**EXTRAIT DE PAGE**
※ ※ ※

Toute relation amoureuse évolue selon des étapes qui ont été très bien analysées par les psychologues : la passion,
la lutte pour le pouvoir, le partage du pouvoir, l’engagement et l’ouverture sur autrui.
La passion
En même temps, vous auréolez la personne convoitée : c’est votre âme sœur, votre prince, votre princesse et l’amour que
vous éprouvez l’un pour l’autre surmontera toutes les épreuves. Vous passez vos nuits à bavarder et à faire et refaire l’amour. Vous ne pouvez plus vous passer l’un de l’autre : vous êtes
éperdument amoureux, peut-être même pour la véritable première fois de votre vie. C’est la phase que l’on voudrait faire durer toujours.
Les biochimistes ont démontré que, pendant cette phase, le cerveau humain produisait une hormone appelée la
phényléthylamine. C’est cette hormone qui serait responsable des états euphoriques que l’on vit lorsqu’on est en amour. Cette hormone aurait les mêmes effets que la cocaïne. Si la personne
désirée vous quitte lors de cette période, c’est le manque, la peine d’amour. Si vous êtes un drogué de la phényléthylamine, c’est vous qui partirez lorsque vous sentirez que la passion diminue
pour trouver ailleurs une nouvelle flamme qui restimulera la production de phényléthylamine. Vous irez de passion en passion, incapable de véritable engagement amoureux.
Par contre, si vous acceptez la baisse de la passion, votre cerveau remplacera la production de phényléthylamine par la
production d’endorphines qui, elles, possèdent les mêmes propriétés que la morphine. Vous vivrez alors des jours de bonheur tranquille : vous pourrez dormir en paix, en silence, dans les bras
l’un de l’autre. Vous n’aurez jamais été aussi bien, aussi en harmonie de toute votre vie. Votre couple vous comblera.
Hélas, la passion... passe ! En fait, pendant la phase de passion, vous n’étiez pas réellement amoureux de l’autre personne
; vous étiez amoureux des sensations que l’idée que vous vous faisiez de l’autre personne provoquait dans votre corps et votre tête. Vous avez ignoré tous ses petits défauts ; vous n’avez vu et
entendu que ce qui faisait votre affaire ; vous avez mis de côté tout ce qui pouvait émousser votre passion. Et vous vous êtes mariés ou, comme disent les espagnols, vous vous êtes « mis en
maison » (casarse) ; vous avez commencé à cohabiter.

※ ※ ※

**CONTENU DU LISTING**
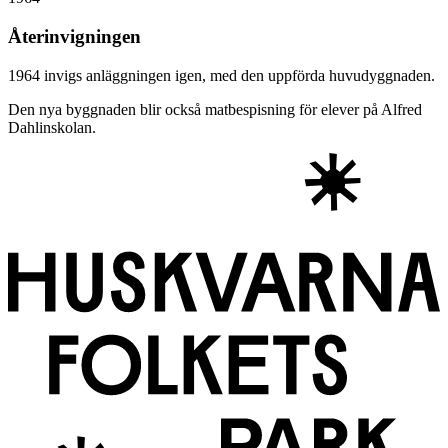
Återinvigningen
1964 invigs anläggningen igen, med den uppförda huvudyggnaden.
Den nya byggnaden blir också matbespisning för elever på Alfred
Dahlinskolan.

※ ※ ※

**CONSIGNES**
**a.** Relevez toutes les étapes de la relation amoureuse que nomme le texte sur l'évolution du couple.
**b.** Rédigez la suite du texte sur l'évolution du couple, à partir de sa dernière phrase.
Le listing n'est d'aucune utilité pour ce travail.

**RÉPONSES DANS L'ORDRE**
**a.**
- la passion
- la lutte pour le pouvoir
- le partage du pouvoir
- l'engagement
- l'ouverture sur autrui

**b.**
La lutte pour le pouvoir
Mais voilà que votre corps et votre tête se sont accoutumés aux effets de la phényléthylamine et des endorphines. Vous êtes
toujours heureux, heureuse, mais l’intensité de votre bonheur s’est atténuée et vous revenez progressivement sur terre. Surprise, vous vous rendez compte que votre prince charmant se conduit
parfois comme un crapaud, que votre princesse charmante sort de plus en plus régulièrement ses griffes et ses crocs. Vous prenez contact avec la personne réelle avec laquelle vous êtes en
amour.
Vous entrez dans la deuxième phase de votre relation de couple : la lutte pour le pouvoir. L’anxiété et l’insécurité de la
séduction et de la passion vous forçaient à vous montrer sous votre meilleur jour ; la sécurité de votre bonheur et la certitude que l’autre vous aime vous permettent de vous laisser aller et de
vous montrer sous votre vrai jour. Vous ne faites plus semblant, vous êtes vous-mêmes et vous commencez à dire et même à exiger ce que vous attendez de votre relation de couple. Vous l’aviez déjà
dit, mais l’autre vous admirait et il(elle) n’a pas réellement entendu ce que vous disiez. S’il est vrai que l’amour est aveugle, il rend aussi sourd.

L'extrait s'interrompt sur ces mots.